Reputation: 125
I'm having trouble finding the right sql query. I want to select all the rows with a unique x value and if there are rows with the same x value, then I want to select the row with the greatest y value. As an example I've put a part of my database below.
ID x y
1 2 3
2 1 5
3 4 6
4 4 7
5 2 6
The selected rows should then be those with ID 2, 4 and 5.
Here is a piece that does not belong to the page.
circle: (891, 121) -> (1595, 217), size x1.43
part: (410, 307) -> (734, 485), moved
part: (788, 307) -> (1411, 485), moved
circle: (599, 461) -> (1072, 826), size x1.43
This is what I've got so far
SELECT *
FROM base
WHERE x IN
(
SELECT x
FROM base
HAVING COUNT(*) > 1
)
But this only results in the rows that occur more than once. I've added the tags R, postgresql and sqldf because I'm working in R with those packages.
Upvotes: 1
Views: 80
Reputation: 87064
You could try this query:
select x, max(y) from base group by x;
And, if you'd also like the id
column in the result:
select base.*
from base join (select x, max(y) from base group by x) as maxima
on (base.x = maxima.x and base.y = maxima.max);
Upvotes: 1
Reputation: 674
Example:
CREATE TABLE tmp(id int, x int ,y int);
INSERT INTO .....
test=# SELECT x, max(y) AS y FROM tmp GROUP BY x; x | y ---+--- 4 | 7 1 | 5 2 | 6
Upvotes: 0
Reputation: 1269633
Here is a typical way to formulate the query in ANSI SQL:
select b.*
from base b
where not exists (select 1
from base b2
where b2.x = b.x and
b2.y > b.y
);
In Postgres, you would use distinct on
for performance:
select distinct on (x) b.*
from base b
order by x, y desc;
Upvotes: 1